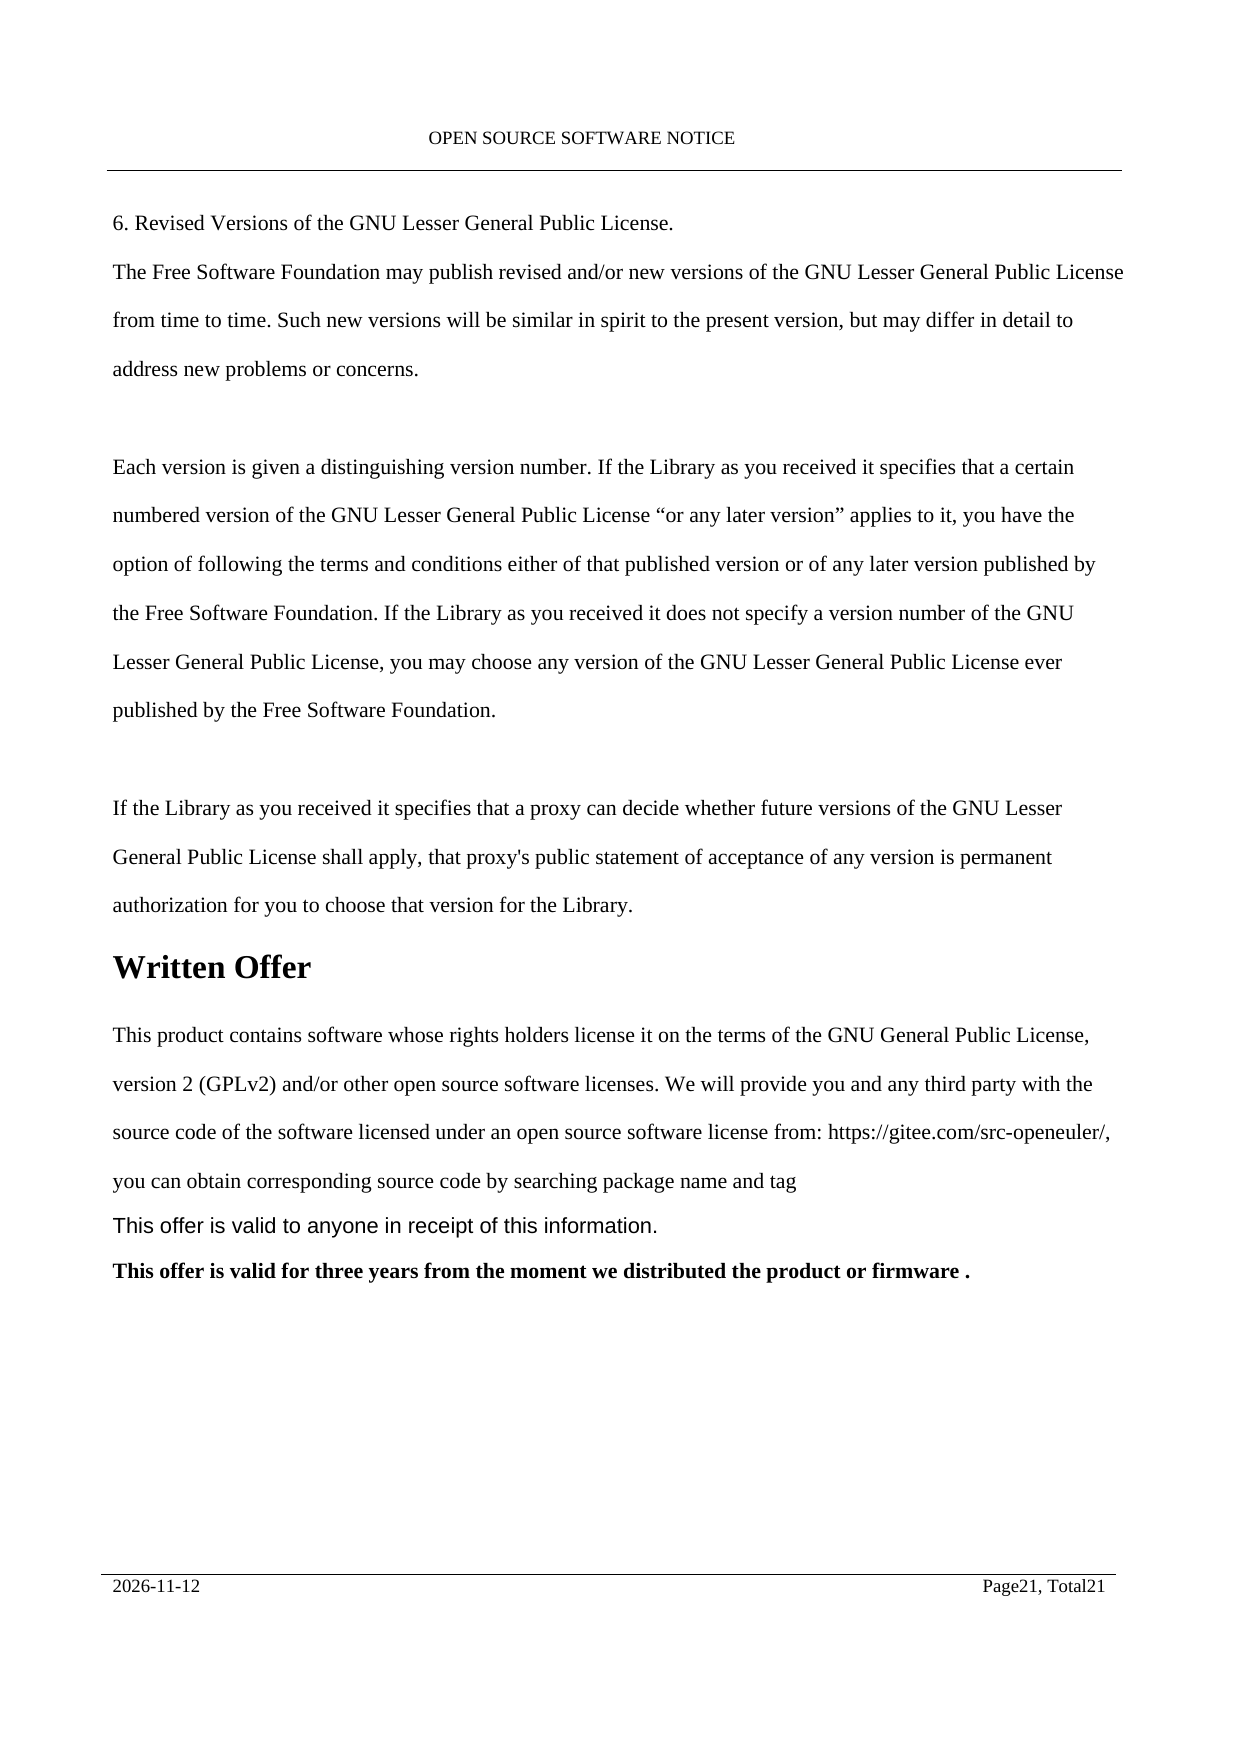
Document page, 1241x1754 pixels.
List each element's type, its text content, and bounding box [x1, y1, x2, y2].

text This product contains software whose rights holders license it on the terms of the GNU General Public License, version 2 (GPLv2) and/or other open source software licenses. We will provide you and any third party with the source code of the software licensed under an open source software license from: https://gitee.com/src-openeuler/, you can obtain corresponding source code by searching package name and tag [112, 1018, 1128, 1197]
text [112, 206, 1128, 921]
text This offer is valid to anyone in receipt of this information. [112, 1209, 1128, 1242]
text This offer is valid for three years from the moment we distributed the product or firmware . [112, 1254, 1128, 1287]
text Written Offer [112, 934, 1128, 999]
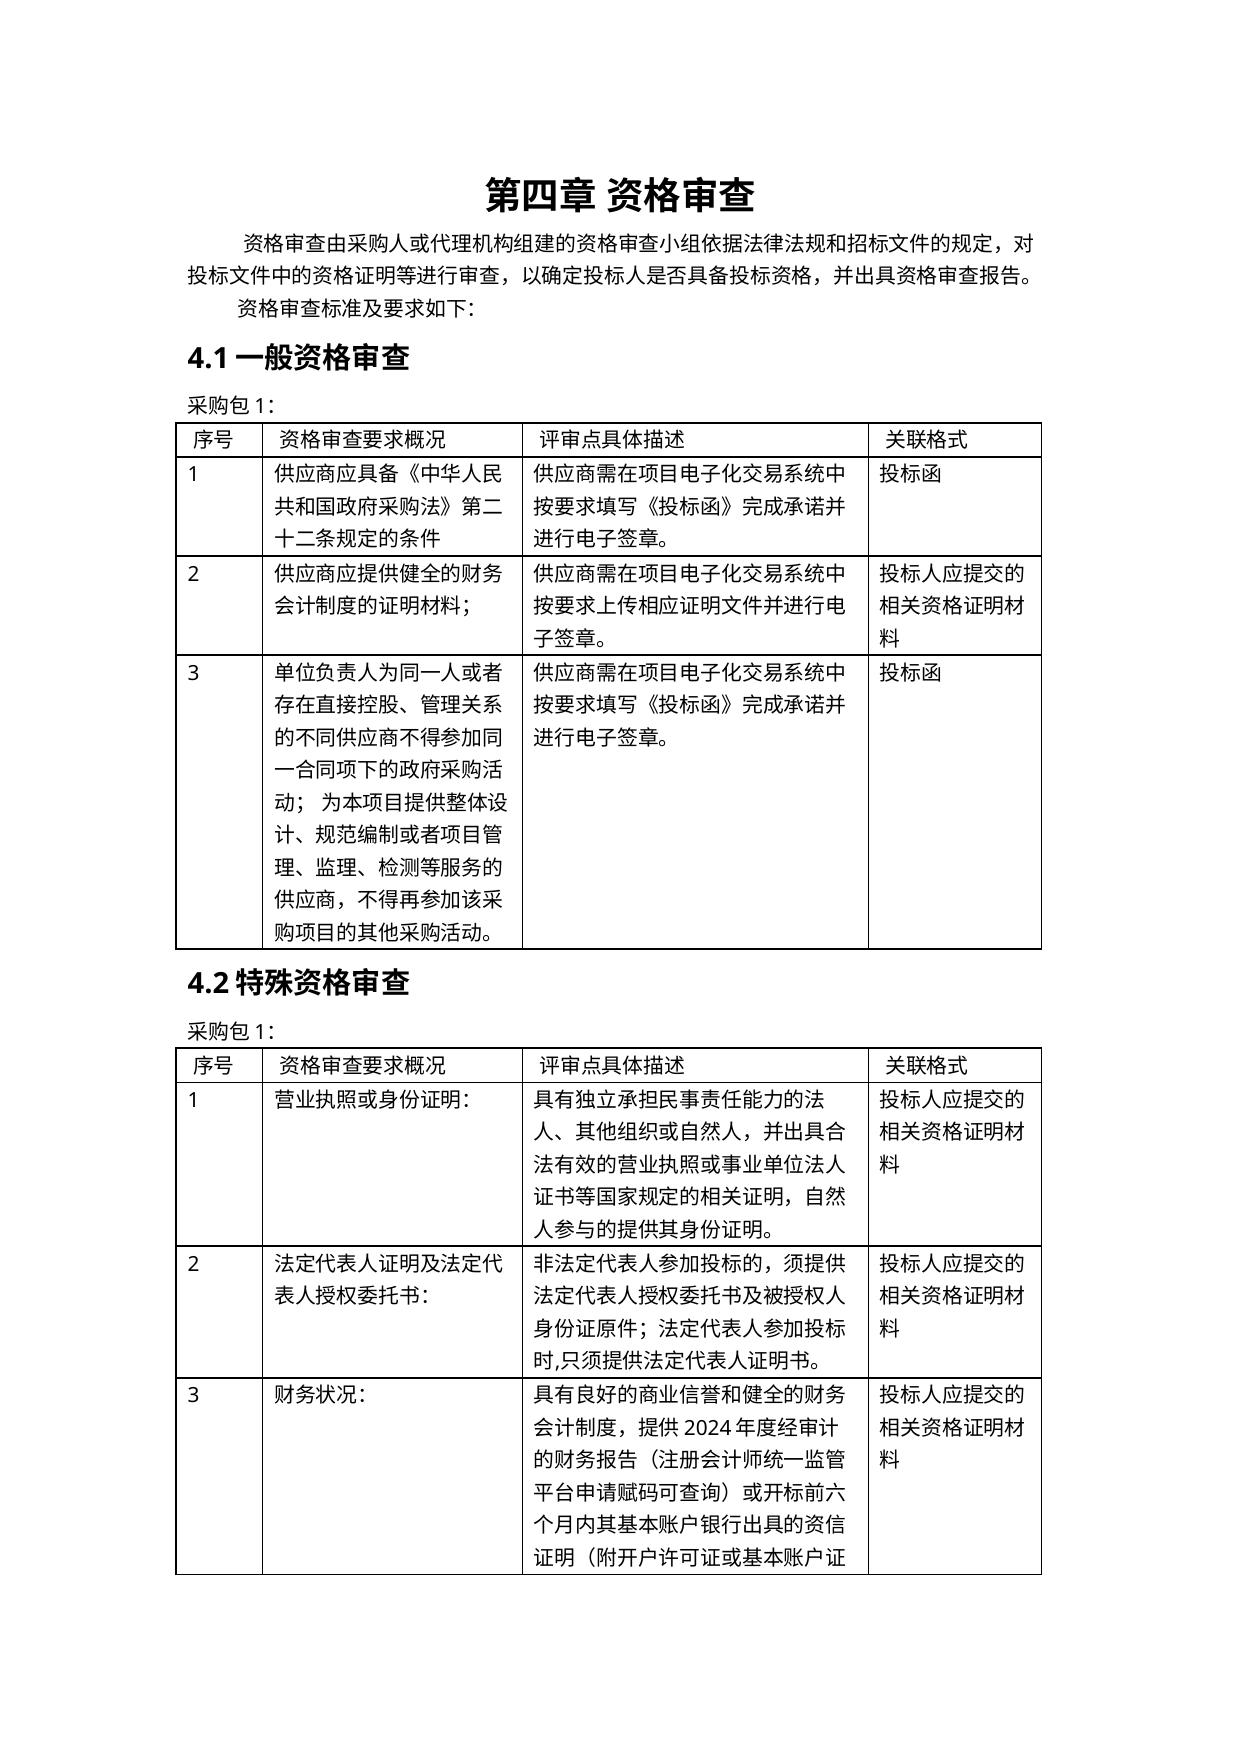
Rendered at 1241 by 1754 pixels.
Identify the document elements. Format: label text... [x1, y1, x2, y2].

table_header 关联格式 [869, 1049, 1041, 1081]
table_cell 2 [177, 1247, 262, 1377]
text 资格审查由采购人或代理机构组建的资格审查小组依据法律法规和招标文件的规定，对投标文件中的资格证明等进行审查，以确定投标人是否具备投标资格，并出具资格审查报告。 [187, 227, 1053, 292]
table_header 关联格式 [869, 424, 1041, 456]
table_cell 供应商需在项目电子化交易系统中按要求上传相应证明文件并进行电子签章。 [523, 557, 868, 654]
text 第四章 资格审查 [187, 162, 1053, 227]
text 采购包1： [187, 1015, 1053, 1047]
table_cell 3 [177, 656, 262, 948]
table_cell 法定代表人证明及法定代表人授权委托书： [263, 1247, 522, 1377]
table_cell 财务状况： [263, 1379, 522, 1573]
text 4.1一般资格审查 [187, 324, 1053, 389]
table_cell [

## Activity:
Among the lines above, find those that contain the word "pixels" and copy them.

## Task output:
Document page, 1241x1754 pixels.
Rendered at 1241 by 1754 pixels.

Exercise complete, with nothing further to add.